Notwithstanding those strong sentiments, Gladney said that the Uyghurs “tend not to be resistant” to authorities. But he also pointed out that Uighurs are “very frustrated” because “they feel disadvantaged” in their native land.

Until now, the legitimacy of the Uighurs’ claim of Xinjiang remains a contentious issue. Bovingdon Gardner, a Central Asia expert at Indiana University said, “there is no clear international historical answer to the question”. But, he said, that also applies to China’s own claim to the area.

“I don’t think that they [Uyghurs] will have a decisive impact on American foreign policy towards China”

– Howard French, Columbia University 

“There isn’t any universal agreement on what constitutes sovereign claim of a territory,” Gardner said. “There’s no lever with which to sort of pry apart the claims of China and Uyghurs in that case.”

Pointing to the victory of communist revolutionary Mao Zedong in 1949, Gladney added that “history is always written by the conquerors”.

US policy

Despite continued lobbying by the 1,000 or so Uyghur exiles in the US, members of the minority say the White House has not made significant efforts to address the issue. While then-US President George Bush met Kadeer twice, no actual foreign policy change toward China was implemented.

Neither President Barack Obama nor Secretary of State Hillary Clinton have met Kadeer.

“I don’t think that they [Uighurs] will have a decisive impact on American foreign policy towards China,” said Howard French, a China expert at Columbia Journalism School. Realpolitik dictates foreign policy priorities, and human rights are not on top of that list, he said.

With volatile issues at stake from North Korea and Iran to Syria, where the US needs China’s cooperation, many observers suggest America would be reluctant to alienate China.

“It’s clear that China has successfully pressured the United States” noted Gladney, pointing to China’s enormous financial leverage.
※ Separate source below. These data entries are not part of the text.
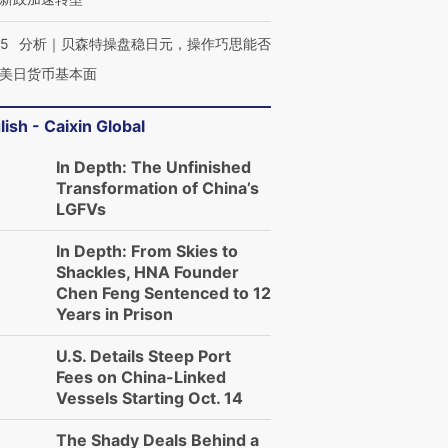
05
分析｜贝森特操盘稳日元，操作巧思能否
美日货币基本面
lish - Caixin Global
In Depth: The Unfinished
Transformation of China’s
LGFVs
In Depth: From Skies to
Shackles, HNA Founder
Chen Feng Sentenced to 12
Years in Prison
U.S. Details Steep Port
Fees on China-Linked
Vessels Starting Oct. 14
The Shady Deals Behind a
But that does not mean China should ignore the grumblings of the Uighurs, French said. “If this was a human being and we are talking about medical terms, we would say that it is a chronic condition,” he said. “It’s not going away.”

An enduring fight

On the same day she sat for an interview, Kadeer led more than a hundred people to protest in front of the Chinese embassy in Washington DC calling on China to stop the “human rights abuses” in Xinjiang and to release “political prisoners”.

Aside from the issue of autonomy, Kadeer also sought attention to Uighur asylum-seekers, who are oftentimes deported to China, where they sometimes face imprisonment. Earlier this year, for instance, two Uyghur refugees who fled to Cambodia were deported to China and later sentenced to life in prison. Another was meted 17 years, according to the state news agency, Xinhua.
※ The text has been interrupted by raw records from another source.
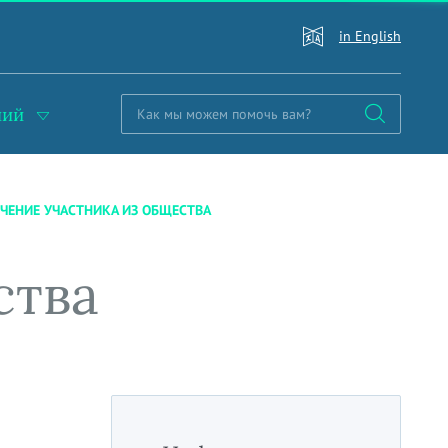
in English
ний
ЕНИЕ УЧАСТНИКА ИЗ ОБЩЕСТВА
ства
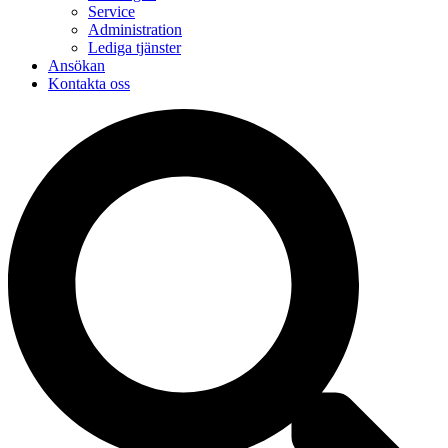
Service
Administration
Lediga tjänster
Ansökan
Kontakta oss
Recently, Kadeer also called on China to respect the Uighurs right to observe Ramadan and the Eid celebrations, which have been banned. She also helped expose the harvesting of live organs in Chinese prisons, a controversial practice that was recently discussed before the US Congress.

“I have to save my people because they are still living in a prison,” Kadeer said. “As others have fought for my own freedom, I should also fight for other people who don’t have freedom.”

But whether or not China’s leaders, who are gathered in Beijing for the 18th National Congress, are finally listening to Kadeer’s muted cry, remains a mystery.